§ Task
Print exactly the lines that run from the first line of the material to the line containing "middle mcp: (1112, 1020)", both ends included, and skip the pictures.

§ Data
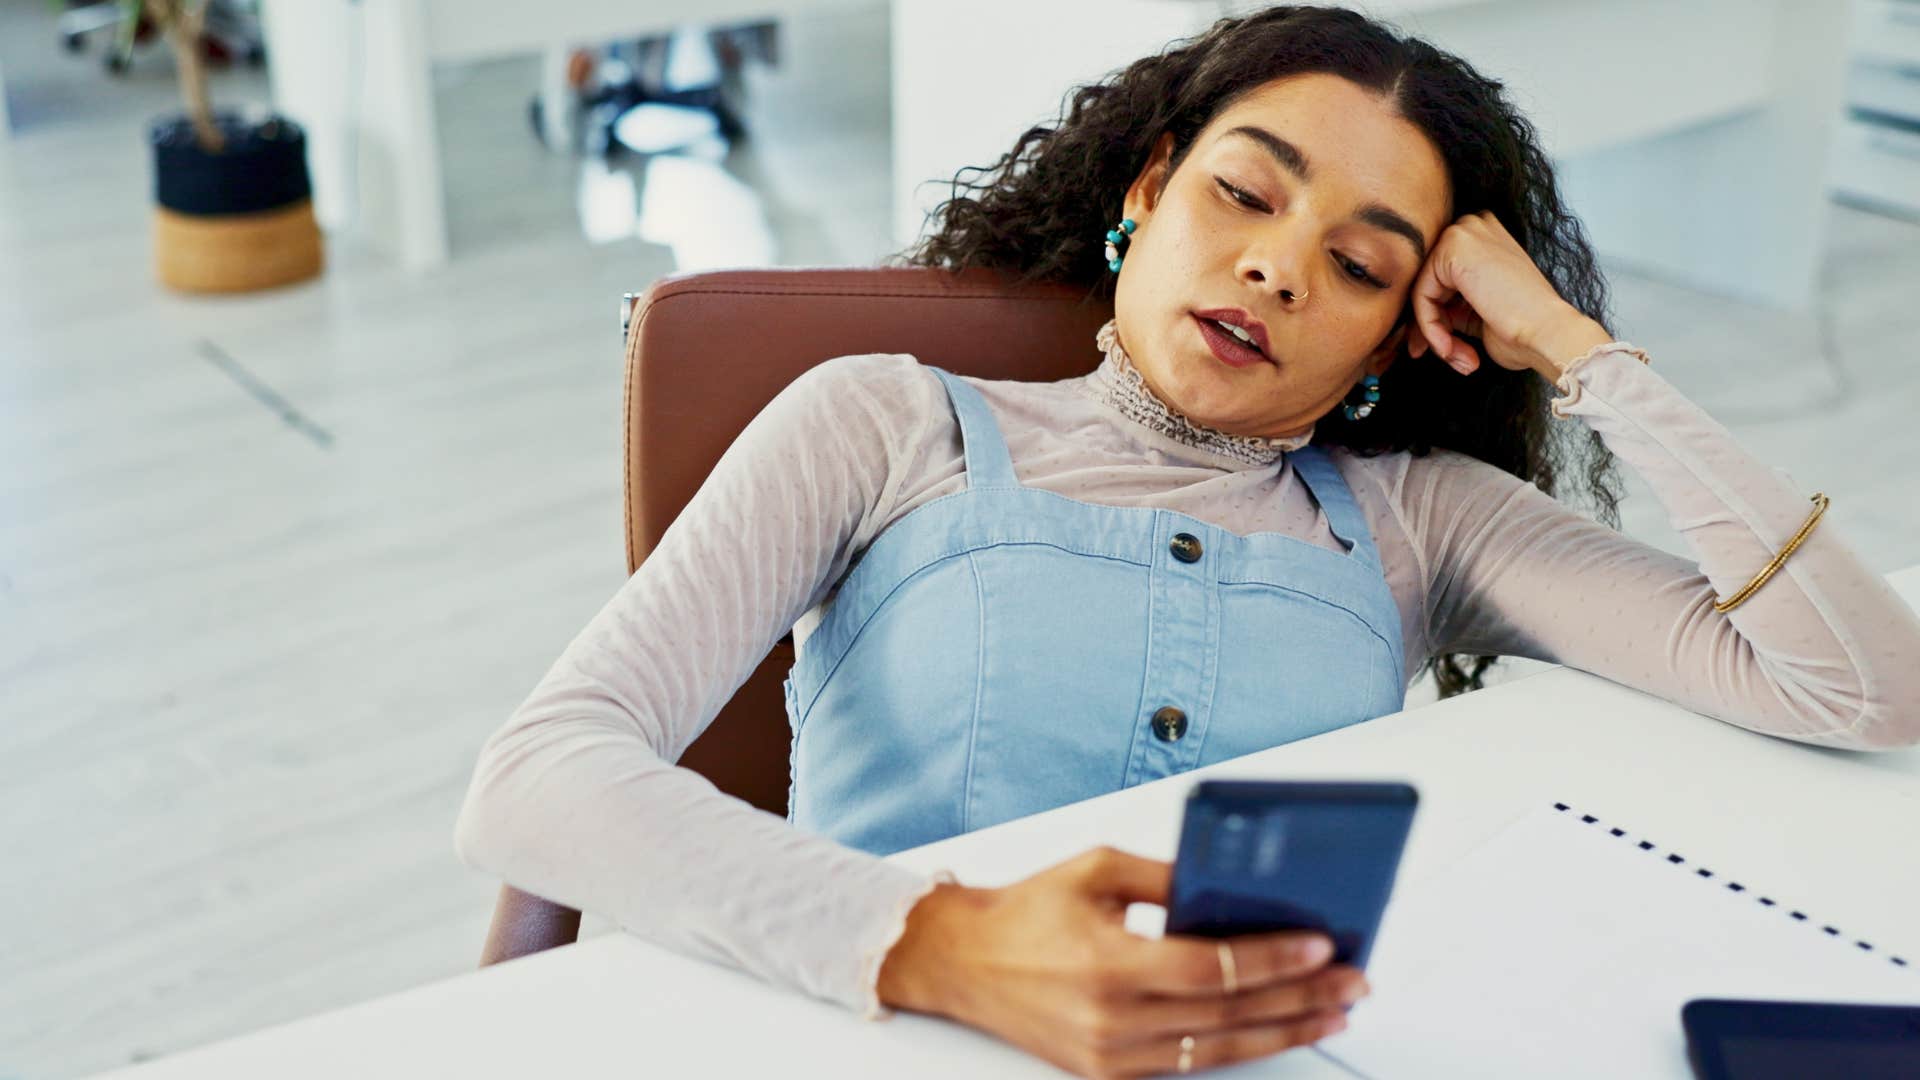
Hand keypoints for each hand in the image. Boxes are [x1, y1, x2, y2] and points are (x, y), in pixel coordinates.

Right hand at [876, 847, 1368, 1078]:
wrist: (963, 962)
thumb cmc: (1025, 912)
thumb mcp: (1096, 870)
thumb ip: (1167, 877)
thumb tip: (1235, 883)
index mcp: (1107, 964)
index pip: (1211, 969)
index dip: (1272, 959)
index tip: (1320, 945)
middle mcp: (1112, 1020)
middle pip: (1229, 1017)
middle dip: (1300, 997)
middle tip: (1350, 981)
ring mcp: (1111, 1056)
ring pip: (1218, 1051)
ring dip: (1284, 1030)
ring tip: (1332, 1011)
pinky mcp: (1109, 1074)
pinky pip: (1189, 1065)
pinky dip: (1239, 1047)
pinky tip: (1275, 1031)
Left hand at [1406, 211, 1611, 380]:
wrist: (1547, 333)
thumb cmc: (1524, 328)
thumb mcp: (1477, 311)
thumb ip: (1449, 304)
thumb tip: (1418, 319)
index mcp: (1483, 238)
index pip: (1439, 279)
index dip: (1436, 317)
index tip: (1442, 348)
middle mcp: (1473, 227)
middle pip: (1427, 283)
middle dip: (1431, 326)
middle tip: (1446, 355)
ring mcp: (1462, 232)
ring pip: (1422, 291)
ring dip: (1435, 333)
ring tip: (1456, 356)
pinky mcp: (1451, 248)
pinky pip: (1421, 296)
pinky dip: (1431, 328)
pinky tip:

§ Task result
Hand keypoints for each hand in the image. Boxes are [x1, y1, x2, y2] and points are (x, y), in pixel coordinates.

Right hand at [876, 847, 1368, 1078]:
wrist: (963, 962)
thumb cmc: (1025, 912)
thumb mcp: (1096, 870)
thumb ip: (1167, 877)
thumb tip: (1235, 883)
index mcp: (1107, 964)
index pip: (1211, 969)
index dip: (1272, 959)
index tip: (1320, 945)
middle mcp: (1112, 1020)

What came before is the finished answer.